● AIM OF THE TASK: Copy every line of the material below word for word, leaving out the pictures.

● AVAILABLE DATA:
• • • •

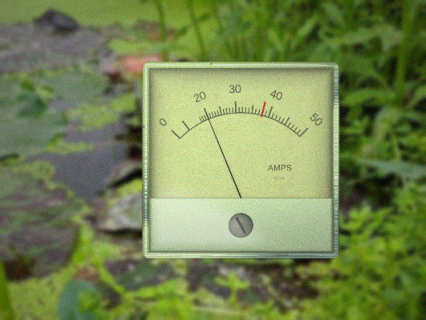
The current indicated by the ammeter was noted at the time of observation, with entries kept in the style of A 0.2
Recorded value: A 20
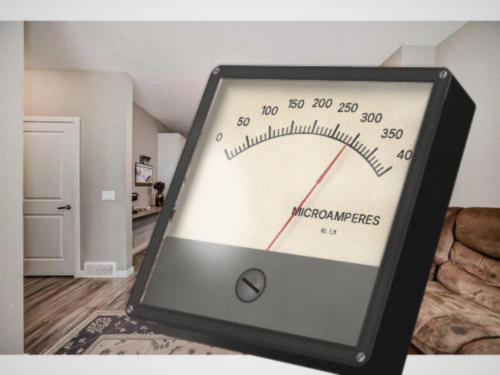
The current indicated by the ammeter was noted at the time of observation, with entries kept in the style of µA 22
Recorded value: µA 300
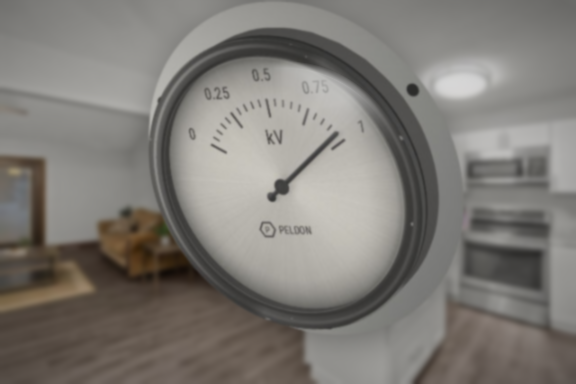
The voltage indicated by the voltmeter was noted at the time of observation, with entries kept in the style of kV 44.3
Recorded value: kV 0.95
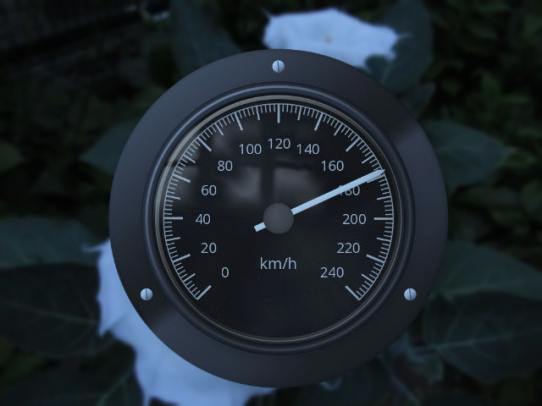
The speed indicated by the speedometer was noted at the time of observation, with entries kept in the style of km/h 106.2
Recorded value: km/h 178
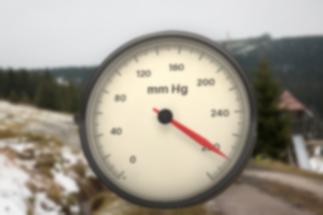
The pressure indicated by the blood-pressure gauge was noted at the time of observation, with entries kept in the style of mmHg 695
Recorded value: mmHg 280
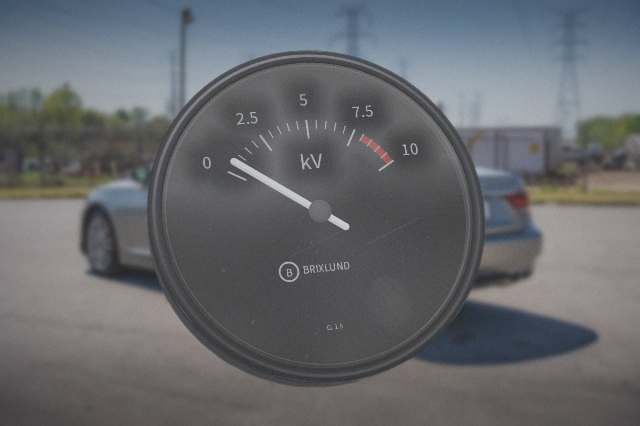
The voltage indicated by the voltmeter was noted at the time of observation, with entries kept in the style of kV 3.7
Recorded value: kV 0.5
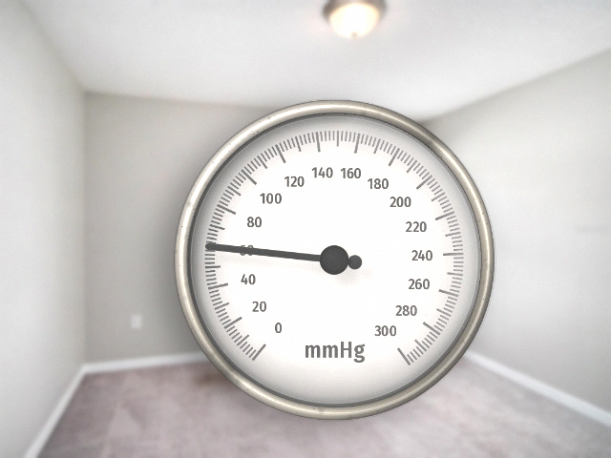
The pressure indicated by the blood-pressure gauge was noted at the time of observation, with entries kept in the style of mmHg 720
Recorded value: mmHg 60
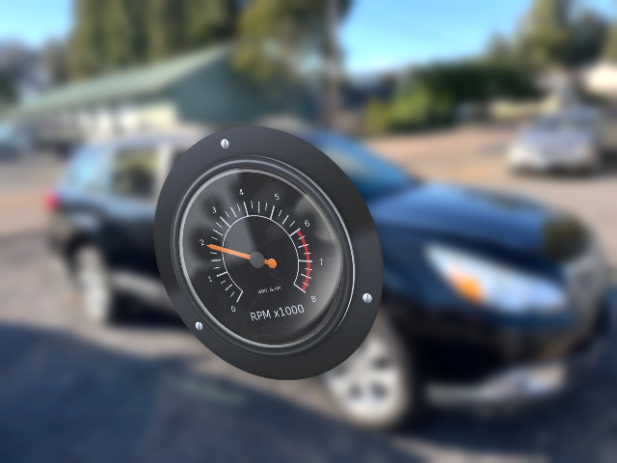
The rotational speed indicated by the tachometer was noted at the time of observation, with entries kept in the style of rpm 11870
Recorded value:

• • • •

● OUTPUT FOR THIS TASK:
The current indicated by the ammeter was noted at the time of observation, with entries kept in the style of A 0.2
Recorded value: A 20
The current indicated by the ammeter was noted at the time of observation, with entries kept in the style of µA 22
Recorded value: µA 300
The voltage indicated by the voltmeter was noted at the time of observation, with entries kept in the style of kV 44.3
Recorded value: kV 0.95
The speed indicated by the speedometer was noted at the time of observation, with entries kept in the style of km/h 106.2
Recorded value: km/h 178
The pressure indicated by the blood-pressure gauge was noted at the time of observation, with entries kept in the style of mmHg 695
Recorded value: mmHg 280
The voltage indicated by the voltmeter was noted at the time of observation, with entries kept in the style of kV 3.7
Recorded value: kV 0.5
The pressure indicated by the blood-pressure gauge was noted at the time of observation, with entries kept in the style of mmHg 720
Recorded value: mmHg 60
The rotational speed indicated by the tachometer was noted at the time of observation, with entries kept in the style of rpm 11870
Recorded value:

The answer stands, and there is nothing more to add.